20 April 2012
Turkish businesses have not fully realised Bosnia and Herzegovina's (BiH) economic potential yet, and much remains to be done to take economic relations to the level of bilateral political and diplomatic ties.
"When we refer to the political and cultural relations that we have, our economic and commercial relations are far behind," Maida Becirovic, the executive director of the Foreign Investment Promotion Agency of BiH (FIPA), told SES Türkiye.
Turkey's exports to BiH reached 205m euros ($269m) in 2011, a 20% increase from 2010, according to figures published by the Turkish economy ministry. However, both years fall behind the 2008 export levels, which were 429m euros ($572m).
BiH's exports to Turkey have also increased steadily, reaching a high of 68.8m euros ($90m) in 2011, a 25% growth compared to 2010 exports. In 2001, BiH exports to Turkey totalled around 3.8m euros ($5m).
Turkey's main exports to BiH in 2011 included manufactured goods, machinery and transport equipment -- as well as food products, according to FIPA. Meanwhile, the main items exported from BiH to Turkey last year were crude materials, manufactured goods as well as chemicals, mineral fuels and lubricants.
Turkey was in 9th place on the list of BiH's most important trade partners in 2011, according to FIPA. Although Turkey was the third largest investor in BiH by the end of 2010, the country maintains 9th place regarding total investments to BiH between May 1994 and December 2010, with a total investment amount of 131m euros.
Some of the Turkish companies in BiH include Kastamonu Entegre, Soda Sanayii, Ziraat Bank, Turkish Airlines, Seha Industrial Investments and Yildirim Ozbek.
Turkish investors have also been active in the education sector in BiH -- the International University of Sarajevo's Turkish Linguistic Centre, Konya-Sarajevo Educational Centre, and the Turkology departments in University of Tuzla and Zenica are among the recent interests.

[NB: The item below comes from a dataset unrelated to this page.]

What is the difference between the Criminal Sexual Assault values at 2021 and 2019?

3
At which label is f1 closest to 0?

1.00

"If we look at Turkish investment in the region [and compare] the percentage of that investment falling to each country, BiH is not in the top priority level," BiH's Federal Minister of Education and Science Damir Masic told SES Türkiye.
Noting the historically positive relations between the two countries, Masic said BiH deserves more Turkish presence and attention.

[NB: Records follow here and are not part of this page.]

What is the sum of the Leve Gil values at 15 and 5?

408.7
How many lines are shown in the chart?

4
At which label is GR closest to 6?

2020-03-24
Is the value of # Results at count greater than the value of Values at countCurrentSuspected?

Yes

One of the main concerns for foreign investors, however, is the country's political instability, according to Muzzafer Kutlay, a Balkans expert at the Ankara-based International Strategic Research Organisation (USAK).
"As in all other fields, political stability is a key factor for businessmen as well," she told SES Türkiye, noting that BiH's failure to establish a government after the October 2010 elections -- a crisis that lasted for 15 months -- also affected Turkish investments.
Caner Sancaktar, an associate professor of Balkan politics at Kocaeli University, told SES Türkiye that BiH's small population also poses a barrier to foreign direct investment.
"Investors try to look for large markets [where they can sell their products] before making investment decisions on a certain country," Sancaktar told SES Türkiye.
However, Selman Ulusoy, chairman of the Turkey-BiH Business Council of Turkey's Foreign Economic Relations Board (DEIK), argued that BiH must be considered from a broader perspective. The country could serve as a window for the 32 million people living in the former Yugoslav republics, and it is located next to the EU.
"Travelling from Sarajevo to Vienna takes as long as the trip from İstanbul to Ankara. Businesses could use BiH as a centre [for their investments] and then export to neighbouring countries," Ulusoy said. Once this central position of BiH is understood, the potential is clear, he added.
Ulusoy said research is needed to determine which sectors show potential for BiH products in Turkey, to then orient members of the Bosnian business community. This can be achieved through an informal level of co-operation between businesses of the two countries, he noted.
Another issue is whether Turkish businesses use all available tools for investment in BiH, such as funds and grants provided by international organisations, including the European Bank for Reconstruction and Development. "We must look at these more carefully and assess all possibilities," Ulusoy said.